_Testo di partenza_
5. Il primo rimedio riguarda quei detenuti che sono ancora all’interno dell’istituto
carcerario e che devono ancora scontare una parte della pena: questa norma dice che
si ha la possibilità di chiedere al magistrato di sorveglianza un risarcimento in forma
specifica (=scontati dei giorni di detenzione in base ad un parametro proporzionale) o in
forma pecuniaria (= somma di denaro). Si tratta di una previsione che ha permesso in
qualche modo di dare al detenuto la possibilità di avere un ristoro;
6. Se si tratta di detenuti già usciti dall’istituto penitenziario, in quel caso evidentemente
l’unica forma di ristoro che si può avere è quella monetaria sempre di fronte al magistrato
di sorveglianza.
Si affida questo meccanismo al magistrato di sorveglianza e quindi diventa una materia speciale
rispetto a prima che era viceversa affidata al giudice civile. Questa attivazione della richiesta del
risarcimento del danno o dello scomputo della pena deve avere un presupposto: la violazione
dell’art. 3 CEDU. I requisiti all’art. 3 CEDU sono messi a fondamento per poter vivere in
maniera dignitosa all’interno dell’impianto penitenziario: sono dei parametri oggettivamente
indicati e la violazione di alcuni di essi determinano IN AUTOMATICO la violazione di quel
diritto (= l’esistenza minimamente dignitosa all’interno del carcere). In questo senso viene ad
essere agganciata la garanzia di un diritto alla presenza di alcuni requisiti oggettivi precostituiti
previsti dall’art. 3 CEDU.
L’altro aspetto su cui l’Italia era stata sollecitata a prendere posizione era la necessità di cercare
dei rimedi capaci di far fronte a quelle che erano le carenze strutturali che determinavano il
sovraffollamento. Con la sentenza Torreggiani, c.d. sentenza pilota, si vuole cercare di eliminare
il sovraffollamento delle carceri come fatto endemico. Il ristoro per i detenuti oggetti della lesione
del loro diritto ad avere un’esistenza minimamente dignitosa all’interno del carcere è una
condizione necessaria ma non sufficiente per risolvere questo problema. Bisogna che lo stato
italiano agisca alla radice, nella struttura del sistema. Il criterio dell’indulto e della amnistia
sono gli unici criteri che per ora l’Italia ha trovato per risolvere il problema del
sovraffollamento delle carceri. Quali possono essere i tagli strutturali per eliminare questo
fenomeno del sovraffollamento delle carceri? Be’, la necessità che il diritto penale possa svolgere
il suo ruolo di estrema ratio è quella di restringere le ipotesi dei soggetti che debbano scontare
la propria pena in carcere. Ci deve essere un’alternativa al carcere.

_Compito richiesto A_
Elenca tutte le spiegazioni tra parentesi che, nel testo sul sovraffollamento delle carceri, iniziano con il segno di uguale.
_Compito richiesto B_
Per favore, riassumi in due frasi il testo sul sovraffollamento delle carceri.
_Compito richiesto C_
Prosegui il testo sul sovraffollamento delle carceri a partire dalla sua ultima frase.

_Dati mostrati_
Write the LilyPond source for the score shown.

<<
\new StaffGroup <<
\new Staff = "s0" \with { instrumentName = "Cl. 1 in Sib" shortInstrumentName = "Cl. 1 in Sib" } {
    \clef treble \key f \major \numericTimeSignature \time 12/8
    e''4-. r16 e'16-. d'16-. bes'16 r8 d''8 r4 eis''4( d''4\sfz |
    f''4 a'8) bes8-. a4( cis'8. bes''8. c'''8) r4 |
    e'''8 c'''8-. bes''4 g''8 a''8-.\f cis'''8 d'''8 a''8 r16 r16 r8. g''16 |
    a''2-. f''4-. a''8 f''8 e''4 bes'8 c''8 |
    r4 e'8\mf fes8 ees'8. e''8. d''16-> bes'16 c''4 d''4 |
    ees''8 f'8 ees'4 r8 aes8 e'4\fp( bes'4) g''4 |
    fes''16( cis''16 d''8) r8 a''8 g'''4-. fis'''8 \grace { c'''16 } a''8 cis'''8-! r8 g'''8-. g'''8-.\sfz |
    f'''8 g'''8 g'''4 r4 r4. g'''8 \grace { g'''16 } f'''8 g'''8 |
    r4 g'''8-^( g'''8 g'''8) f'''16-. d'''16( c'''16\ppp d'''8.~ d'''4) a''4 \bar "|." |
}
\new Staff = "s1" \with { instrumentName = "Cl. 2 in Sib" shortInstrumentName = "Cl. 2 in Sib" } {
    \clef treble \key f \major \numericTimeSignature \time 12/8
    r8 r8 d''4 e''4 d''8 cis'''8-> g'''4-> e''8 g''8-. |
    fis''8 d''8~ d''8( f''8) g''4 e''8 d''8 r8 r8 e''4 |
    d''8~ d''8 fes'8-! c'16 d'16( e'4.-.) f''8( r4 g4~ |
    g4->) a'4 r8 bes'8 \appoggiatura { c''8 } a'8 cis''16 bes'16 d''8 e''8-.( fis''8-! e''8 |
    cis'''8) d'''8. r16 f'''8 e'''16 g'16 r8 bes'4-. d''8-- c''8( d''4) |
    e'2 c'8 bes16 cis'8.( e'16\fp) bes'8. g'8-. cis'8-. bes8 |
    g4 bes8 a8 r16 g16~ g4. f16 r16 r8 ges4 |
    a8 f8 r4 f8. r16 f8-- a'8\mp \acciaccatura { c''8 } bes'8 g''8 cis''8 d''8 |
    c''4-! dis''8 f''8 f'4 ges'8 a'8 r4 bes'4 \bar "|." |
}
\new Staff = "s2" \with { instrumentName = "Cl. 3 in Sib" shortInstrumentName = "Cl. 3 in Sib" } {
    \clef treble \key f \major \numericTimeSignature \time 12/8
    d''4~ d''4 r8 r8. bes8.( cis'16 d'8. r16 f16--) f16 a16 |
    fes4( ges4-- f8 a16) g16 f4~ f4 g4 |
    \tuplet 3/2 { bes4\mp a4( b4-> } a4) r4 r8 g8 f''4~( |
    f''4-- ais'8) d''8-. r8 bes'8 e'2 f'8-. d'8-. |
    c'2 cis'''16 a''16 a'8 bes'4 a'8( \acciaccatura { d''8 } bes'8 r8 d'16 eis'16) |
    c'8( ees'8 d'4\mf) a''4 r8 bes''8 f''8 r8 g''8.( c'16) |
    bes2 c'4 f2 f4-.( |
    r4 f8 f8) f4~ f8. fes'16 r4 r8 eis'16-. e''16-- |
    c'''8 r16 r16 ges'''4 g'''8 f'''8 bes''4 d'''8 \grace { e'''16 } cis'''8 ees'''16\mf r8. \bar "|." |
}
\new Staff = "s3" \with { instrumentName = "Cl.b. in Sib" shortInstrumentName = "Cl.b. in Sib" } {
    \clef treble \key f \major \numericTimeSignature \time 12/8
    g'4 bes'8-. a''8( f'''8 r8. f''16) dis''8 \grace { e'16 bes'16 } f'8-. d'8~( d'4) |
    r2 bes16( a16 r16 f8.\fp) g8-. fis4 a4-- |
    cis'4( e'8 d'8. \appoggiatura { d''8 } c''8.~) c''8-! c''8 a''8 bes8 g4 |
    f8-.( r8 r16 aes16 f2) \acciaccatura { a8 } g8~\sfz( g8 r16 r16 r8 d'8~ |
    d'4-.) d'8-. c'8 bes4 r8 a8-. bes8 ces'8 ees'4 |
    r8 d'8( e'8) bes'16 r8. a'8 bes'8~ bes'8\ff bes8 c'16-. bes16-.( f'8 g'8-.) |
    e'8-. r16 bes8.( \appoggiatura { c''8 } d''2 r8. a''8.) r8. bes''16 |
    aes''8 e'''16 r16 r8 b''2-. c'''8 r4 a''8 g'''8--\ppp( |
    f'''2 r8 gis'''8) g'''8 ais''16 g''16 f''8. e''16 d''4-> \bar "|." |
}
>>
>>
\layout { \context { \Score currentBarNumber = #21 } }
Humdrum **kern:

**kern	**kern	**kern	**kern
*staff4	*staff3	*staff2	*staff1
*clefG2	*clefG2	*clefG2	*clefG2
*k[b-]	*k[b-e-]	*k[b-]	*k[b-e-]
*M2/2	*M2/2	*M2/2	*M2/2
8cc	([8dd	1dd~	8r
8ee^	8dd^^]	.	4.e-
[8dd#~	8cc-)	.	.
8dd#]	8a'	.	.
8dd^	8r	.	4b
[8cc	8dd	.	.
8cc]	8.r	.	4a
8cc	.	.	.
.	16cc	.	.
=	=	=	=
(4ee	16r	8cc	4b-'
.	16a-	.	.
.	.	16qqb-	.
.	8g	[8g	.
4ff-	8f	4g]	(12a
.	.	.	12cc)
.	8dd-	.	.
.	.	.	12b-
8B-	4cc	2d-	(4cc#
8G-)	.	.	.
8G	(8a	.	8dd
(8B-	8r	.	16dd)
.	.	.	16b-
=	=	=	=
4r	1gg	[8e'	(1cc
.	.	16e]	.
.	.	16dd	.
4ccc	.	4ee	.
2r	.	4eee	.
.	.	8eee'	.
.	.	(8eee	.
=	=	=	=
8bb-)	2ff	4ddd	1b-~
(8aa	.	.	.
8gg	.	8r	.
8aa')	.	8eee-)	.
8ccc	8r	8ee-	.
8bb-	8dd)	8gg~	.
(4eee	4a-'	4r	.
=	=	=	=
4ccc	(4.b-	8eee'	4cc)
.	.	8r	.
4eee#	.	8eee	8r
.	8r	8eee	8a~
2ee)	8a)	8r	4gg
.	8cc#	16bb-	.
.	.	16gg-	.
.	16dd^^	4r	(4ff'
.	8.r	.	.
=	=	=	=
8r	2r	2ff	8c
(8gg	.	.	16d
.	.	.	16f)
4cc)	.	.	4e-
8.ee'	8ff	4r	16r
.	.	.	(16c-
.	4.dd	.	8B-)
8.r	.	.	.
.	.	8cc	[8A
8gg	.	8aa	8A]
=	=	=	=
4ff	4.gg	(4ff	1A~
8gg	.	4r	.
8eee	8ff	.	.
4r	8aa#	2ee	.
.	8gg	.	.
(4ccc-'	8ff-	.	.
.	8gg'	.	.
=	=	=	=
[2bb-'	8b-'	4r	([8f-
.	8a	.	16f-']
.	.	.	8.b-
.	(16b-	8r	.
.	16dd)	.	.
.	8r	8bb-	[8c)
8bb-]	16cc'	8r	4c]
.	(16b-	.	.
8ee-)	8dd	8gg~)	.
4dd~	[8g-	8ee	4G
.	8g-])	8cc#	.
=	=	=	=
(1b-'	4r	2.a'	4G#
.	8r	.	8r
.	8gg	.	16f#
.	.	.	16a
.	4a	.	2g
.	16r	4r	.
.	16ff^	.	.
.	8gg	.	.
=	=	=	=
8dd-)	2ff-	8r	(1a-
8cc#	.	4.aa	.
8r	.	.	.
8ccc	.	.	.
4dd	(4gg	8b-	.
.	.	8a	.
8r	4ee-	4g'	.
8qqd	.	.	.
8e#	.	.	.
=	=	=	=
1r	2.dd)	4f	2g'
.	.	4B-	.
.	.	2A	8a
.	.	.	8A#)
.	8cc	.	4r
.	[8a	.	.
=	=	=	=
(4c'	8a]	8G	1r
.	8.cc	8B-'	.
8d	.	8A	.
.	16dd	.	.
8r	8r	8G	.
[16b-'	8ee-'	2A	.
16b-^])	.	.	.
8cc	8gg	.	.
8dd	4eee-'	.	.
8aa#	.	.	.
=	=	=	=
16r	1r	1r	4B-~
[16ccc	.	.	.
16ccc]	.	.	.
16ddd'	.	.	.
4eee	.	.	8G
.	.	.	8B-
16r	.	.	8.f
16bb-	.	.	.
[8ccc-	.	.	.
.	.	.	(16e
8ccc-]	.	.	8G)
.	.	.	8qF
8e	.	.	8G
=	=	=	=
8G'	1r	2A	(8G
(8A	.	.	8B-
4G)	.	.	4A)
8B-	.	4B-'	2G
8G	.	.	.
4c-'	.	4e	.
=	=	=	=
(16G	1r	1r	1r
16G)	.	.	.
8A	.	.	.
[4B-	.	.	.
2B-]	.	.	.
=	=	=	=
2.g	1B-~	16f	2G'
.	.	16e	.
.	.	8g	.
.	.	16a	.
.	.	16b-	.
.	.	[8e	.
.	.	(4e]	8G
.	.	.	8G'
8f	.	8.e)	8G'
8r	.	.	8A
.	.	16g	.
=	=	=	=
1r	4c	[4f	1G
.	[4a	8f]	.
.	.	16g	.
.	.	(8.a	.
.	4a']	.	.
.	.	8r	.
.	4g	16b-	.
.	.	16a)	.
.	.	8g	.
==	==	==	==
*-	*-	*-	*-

_Risposta A_
- (=scontati dei giorni di detenzione in base ad un parametro proporzionale)
- (= somma di denaro)
- (= l'esistenza minimamente dignitosa all'interno del carcere)

_Risposta B_
Se è violato l'art. 3 CEDU, il magistrato di sorveglianza può concedere ai detenuti ancora in carcere un risarcimento in forma specifica, con uno sconto di giorni di detenzione, oppure in denaro, mentre a chi è già uscito spetta solo il ristoro monetario. Con la sentenza pilota Torreggiani si vuole invece eliminare alla radice il sovraffollamento, che l'Italia ha finora affrontato solo con indulto e amnistia, restringendo i casi in cui la pena va scontata in carcere e prevedendo un'alternativa al carcere.

_Risposta C_
La prima ipotesi che viene ad essere presa in considerazione era quella che partiva dall’idea di
selezionare chi doveva entrare in carcere e chi doveva invece uscirci. L’idea era quella di incidere
sugli automatismi carcerari: questi automatismi sono previsti all’art. 4bis o 202 c.p. Questi
articoli mettevano in correlazione la necessità di dover eseguire la sanzione in carcere, si
precludeva l’accesso alle misure alternative per coloro che erano stati condannati per determinati
reati. Questa alternativa può avere una scommessa di riuscire a realizzare una decongestione del
carcere soltanto se si rinuncia a quelli che sono degli automatismi presuntivi. Quali erano questi
reati? Erano individuati dal legislatore di volta in volta. Di questi automatismi il c.p.p. e l’art. 4bis
sono assolutamente imbevuti: abbassa la garanzia nei confronti del singolo perché non gli si
permette di poter scegliere l’esecuzione della pena in modo diverso e dall’altra non si affrontano i
problemi nodali del rapporto tra la realizzazione del reato e la necessità di stare in carcere, ma
questo rapporto si affida ad una tecnica presuntiva. Qual è il giudizio e la valutazione che sta
dietro a questo art. 4bis? Un GIUDIZIO DI PERICOLOSITA’, cioè di un giudizio di pericolosità
ASTRATTO perché non si guarda se il soggetto sia pericoloso ma si guarda alla tipologia di reato
commesso.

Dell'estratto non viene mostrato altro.